Quem são nossos alunos? Como aprendem? Como se desenvolvem? Para começar essa
discussão, educadores se basearam, primeiramente, em um princípio: a educação é um
direito de todos e, como já sabemos, garantido por lei. A questão, agora, se desdobraria
para: Como fazer para que "todos" tenham o mesmo direito, além do acesso, sabendo
que há diferentes realidades e que muitas delas minimizam as condições e
possibilidades de sucesso escolar?
Houve um consenso entre os educadores de que a nova proposta curricular da
rede deveria elaborar os saberes necessários à educação em uma perspectiva de inclusão
escolar e, para isso, reconhecer que há diferenças entre as pessoas em diferentes
aspectos foi o primeiro passo (GUARULHOS, 2010).
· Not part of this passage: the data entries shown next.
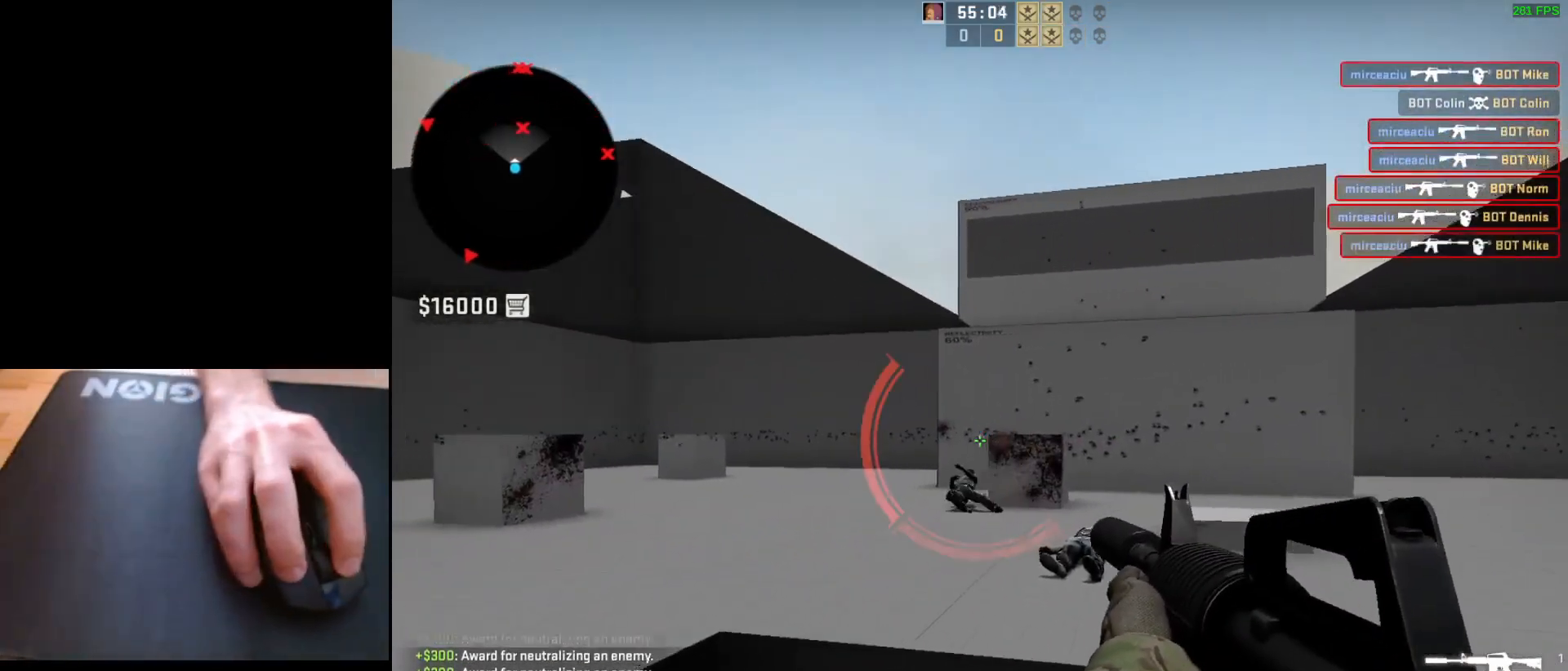
{"keys": ["d"], "mouse": [], "events": [[100, "d", "down"]]}
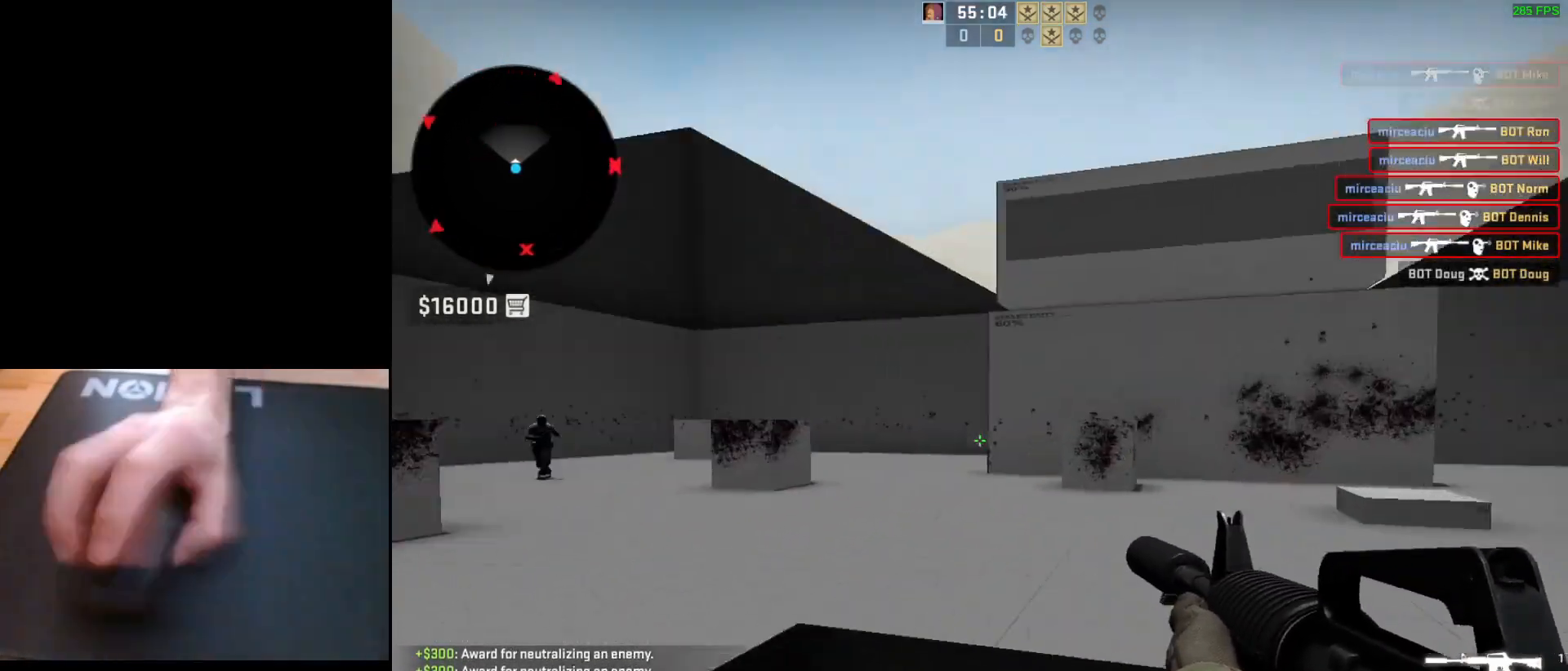
{"keys": ["a", "d"], "mouse": [], "events": [[50, "d", "up"], [100, "a", "down"], [250, "d", "down"], [283, "a", "up"], [367, "d", "up"], [400, "a", "down"], [467, "d", "down"]]}
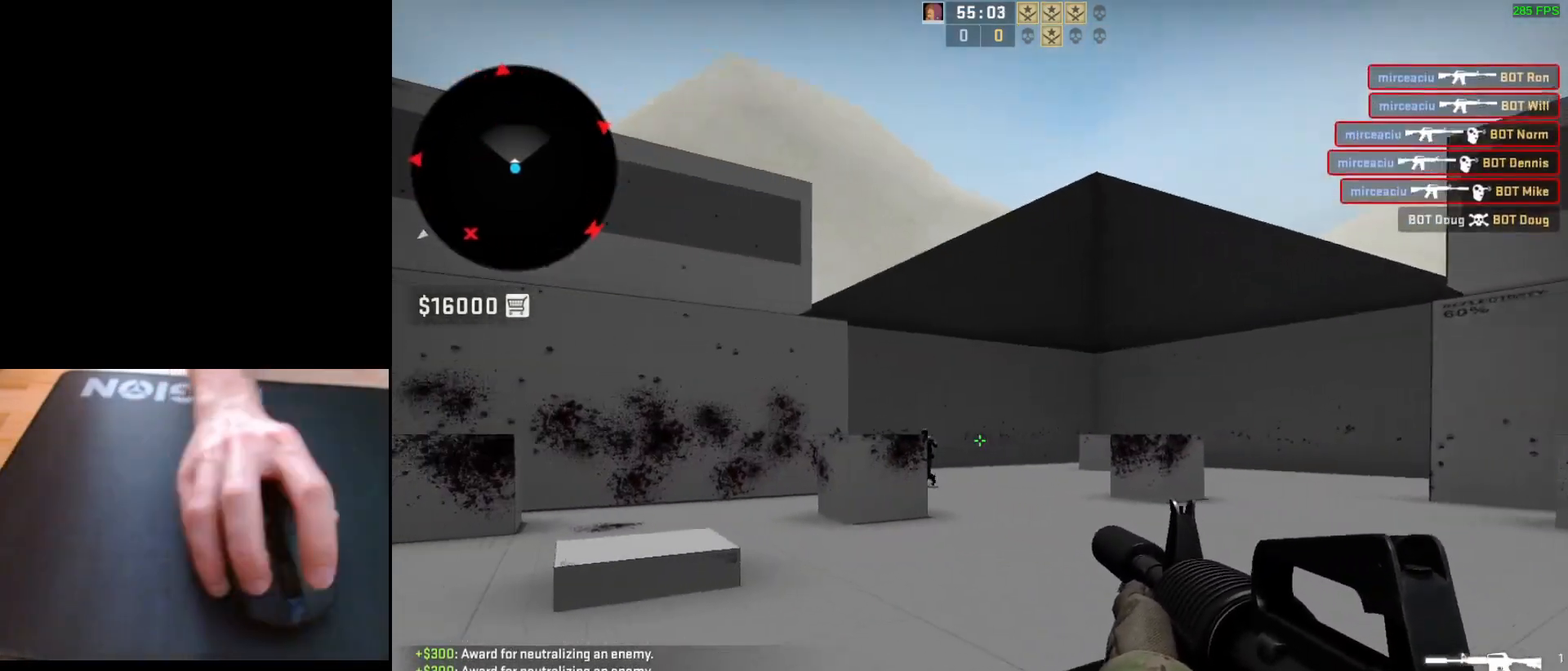
{"keys": ["a", "d"], "mouse": [], "events": [[17, "a", "up"], [83, "d", "up"], [167, "d", "down"], [383, "a", "down"], [383, "d", "up"], [483, "d", "down"]]}
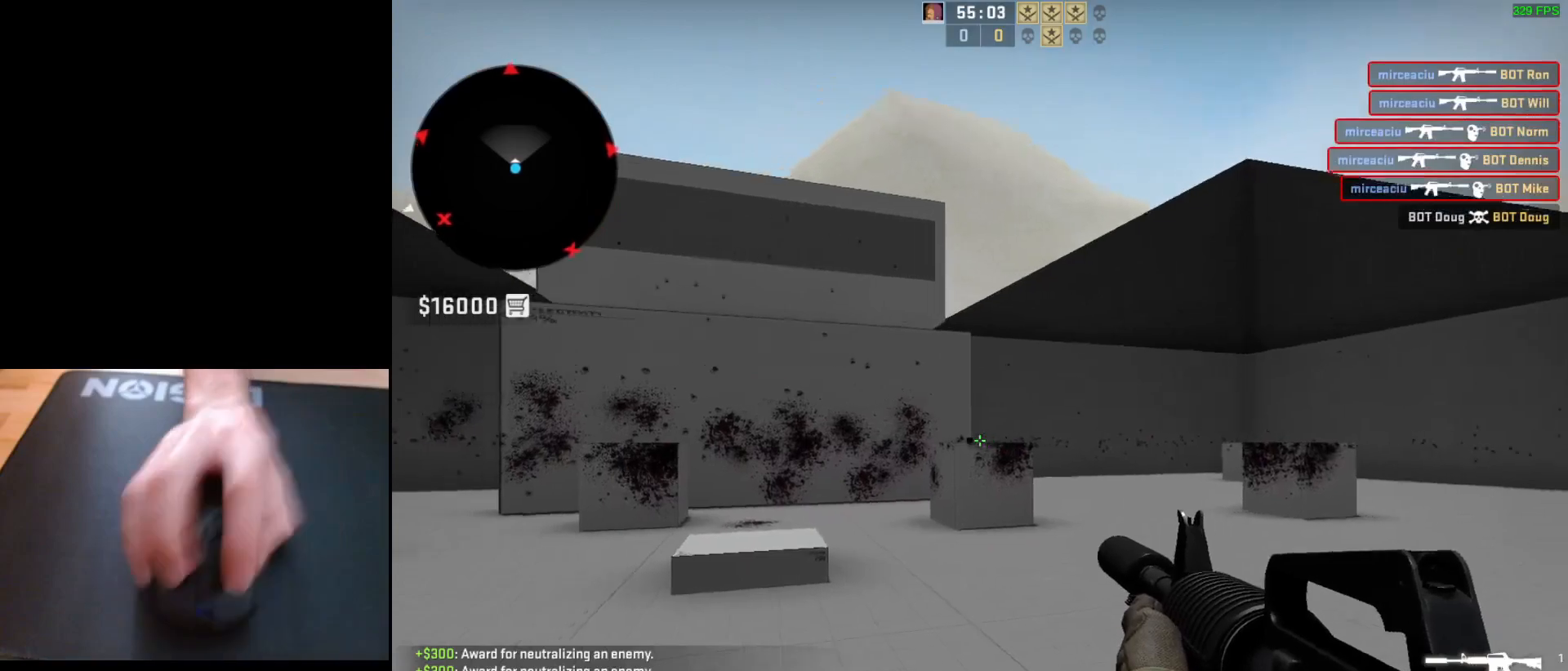
{"keys": [], "mouse": ["left"], "events": [[50, "a", "up"], [100, "d", "up"], [500, "mouse_left", "down"]]}
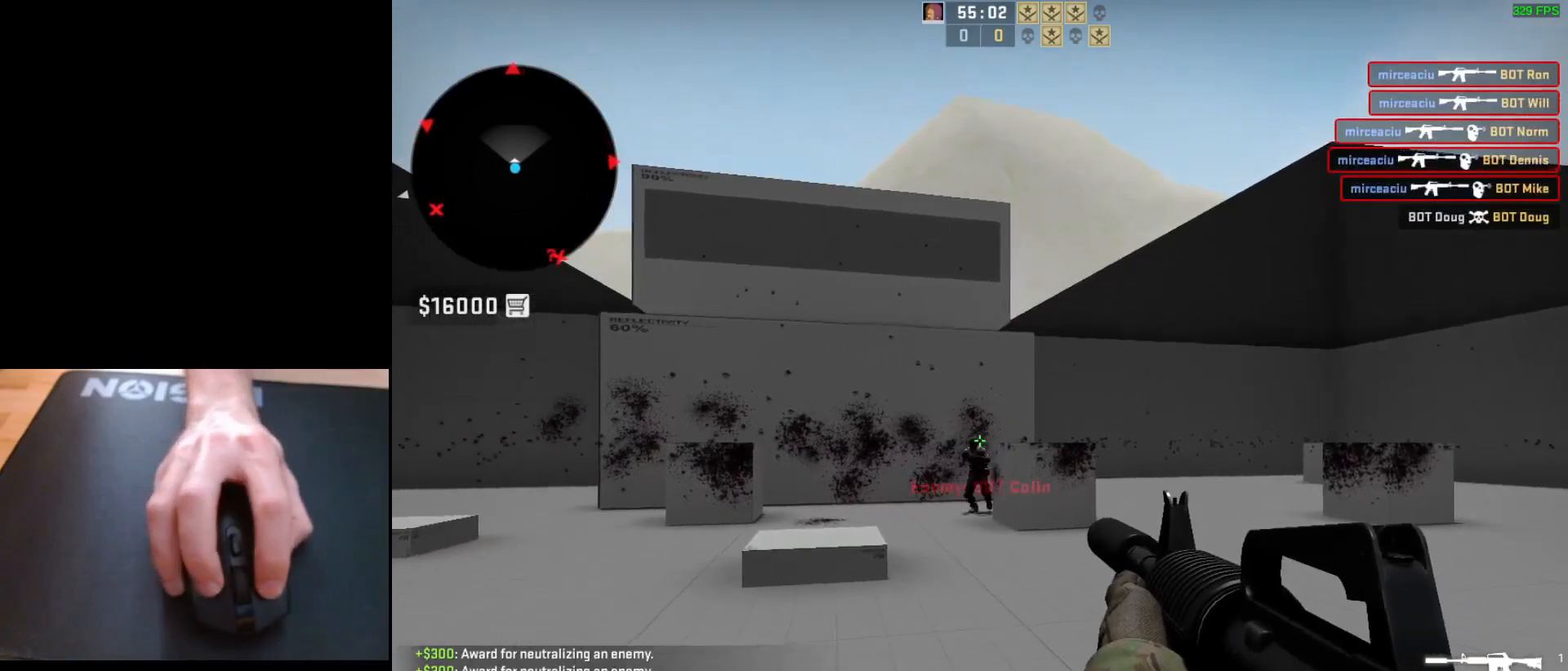
{"keys": [], "mouse": [], "events": [[133, "mouse_left", "up"]]}
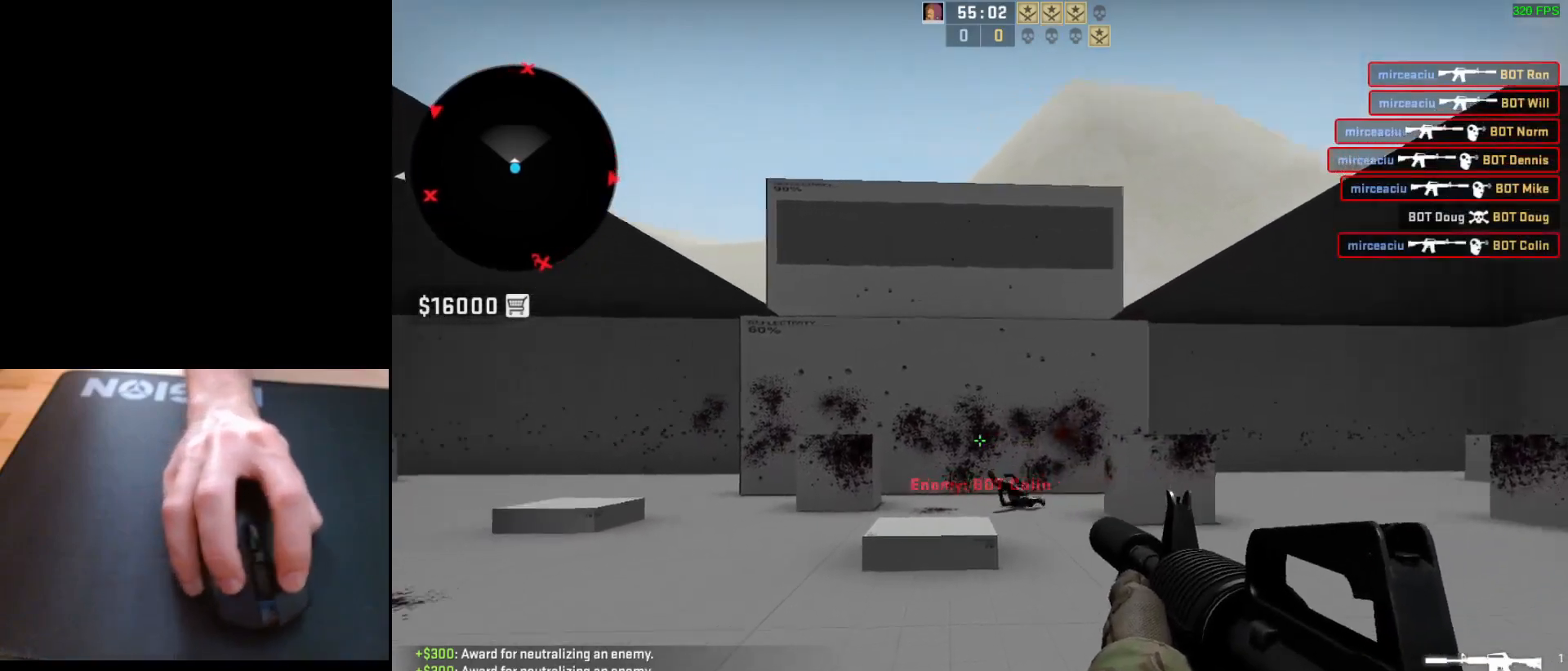
{"keys": ["d"], "mouse": [], "events": [[67, "d", "down"], [167, "a", "down"], [183, "d", "up"], [400, "a", "up"], [417, "d", "down"]]}
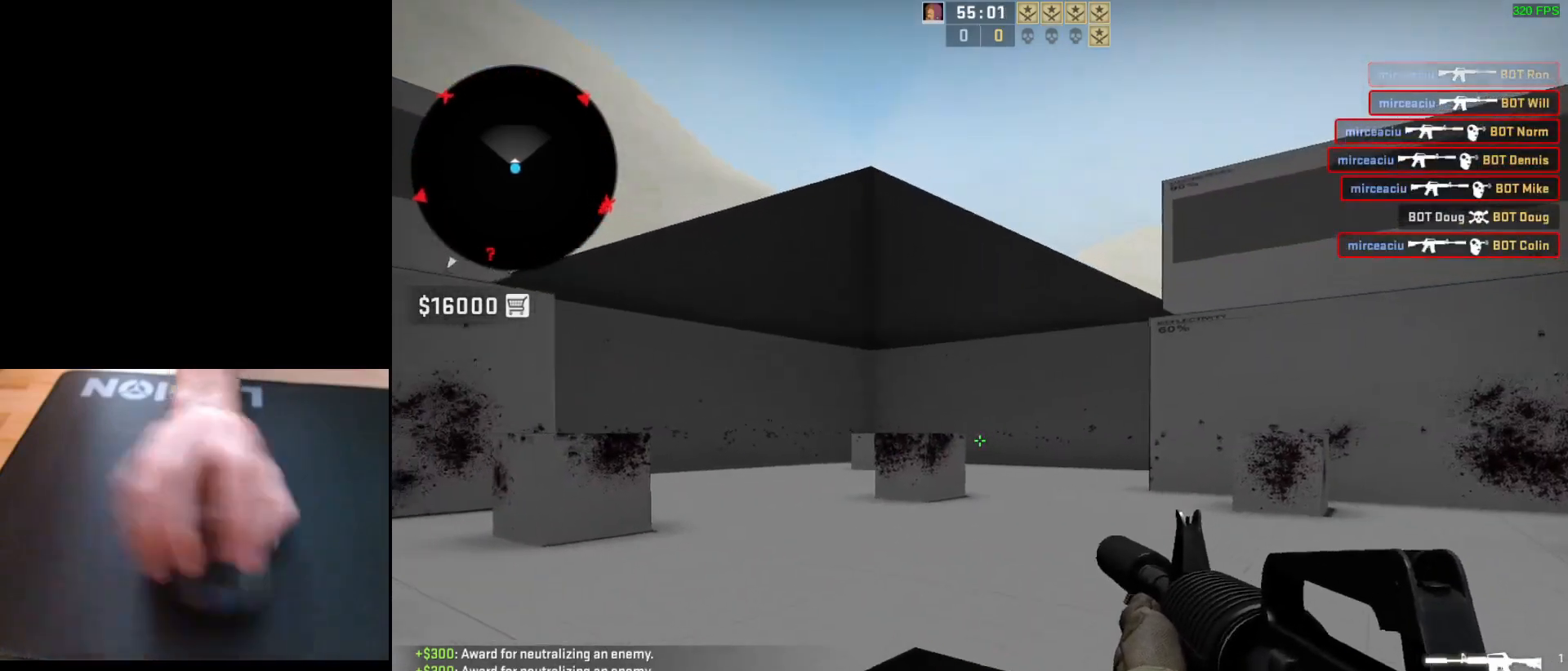
{"keys": ["a", "d"], "mouse": [], "events": [[33, "a", "down"], [33, "d", "up"], [133, "d", "down"], [167, "a", "up"], [300, "d", "up"], [350, "a", "down"], [450, "d", "down"]]}
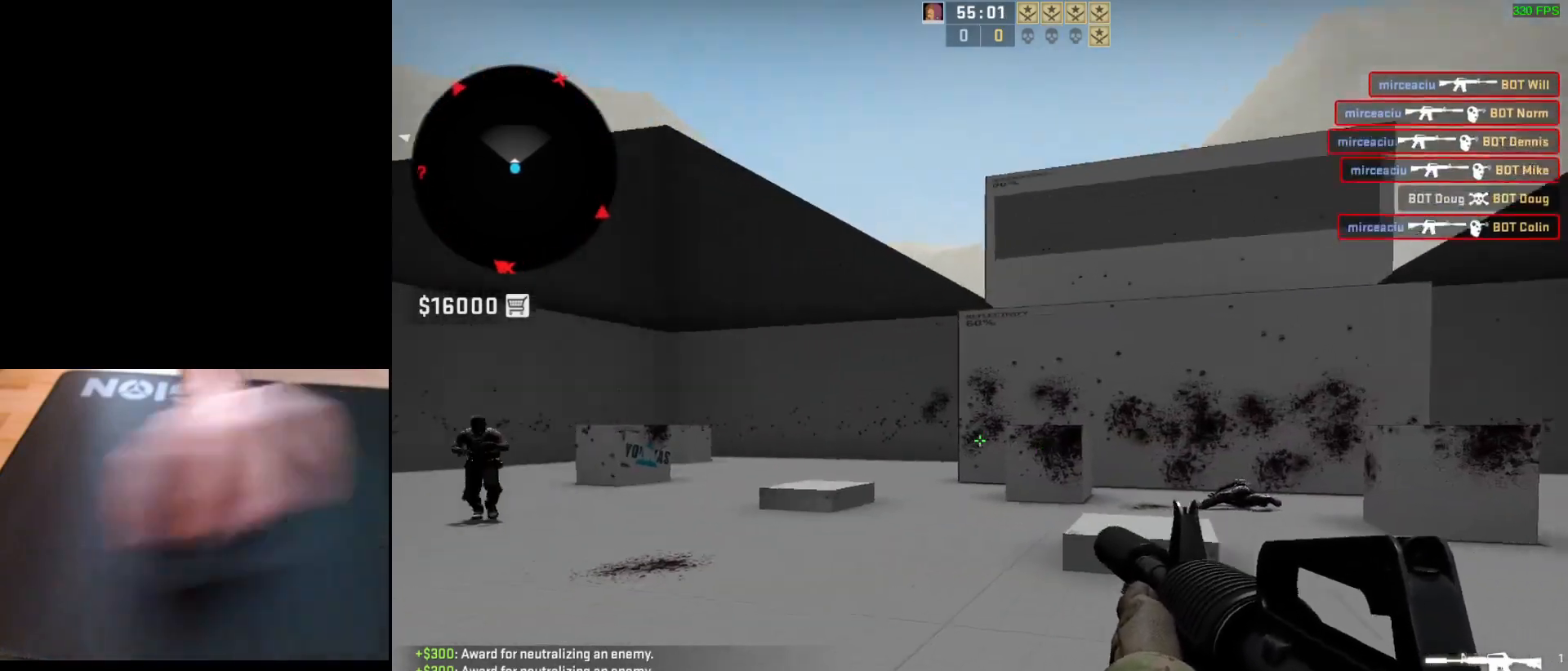
{"keys": ["d"], "mouse": ["left"], "events": [[17, "a", "up"], [83, "d", "up"], [100, "a", "down"], [183, "d", "down"], [217, "a", "up"], [300, "d", "up"], [450, "d", "down"], [450, "mouse_left", "down"]]}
A rede de ensino municipal de Guarulhos construiu seu próprio instrumento de
avaliação entre 2010 e 2011: o Registro-Síntese do Processo Avaliativo.
O Registro-Síntese é um instrumento que o educador e a equipe
escolar utilizam para sistematizar o aprendizado e o
desenvolvimento do educando em seu percurso escolar. Além de
ser um material de síntese das avaliações realizadas, é um
instrumento diagnóstico, contribuindo para a reorientação das
práticas pedagógicas. Desse modo, ele se constitui como
referência para o pensamento acerca do que é necessário fazer
para que o educando possa se desenvolver de maneira plena
(GUARULHOS, 2012, p. 15).
O Registro-Síntese está dividido por ciclos, a saber: Educação Infantil (0-3
anos), Educação Infantil (4-5 anos), Ensino Fundamental (6-10 anos) e outro destinado
à Educação de Jovens e Adultos.
Para avaliar seus alunos, o registro das atividades que eles produzem é muito
importante e o professor é orientado a fazer, por exemplo, um portfólio para cada
criança, embora essa forma de registro não seja obrigatória.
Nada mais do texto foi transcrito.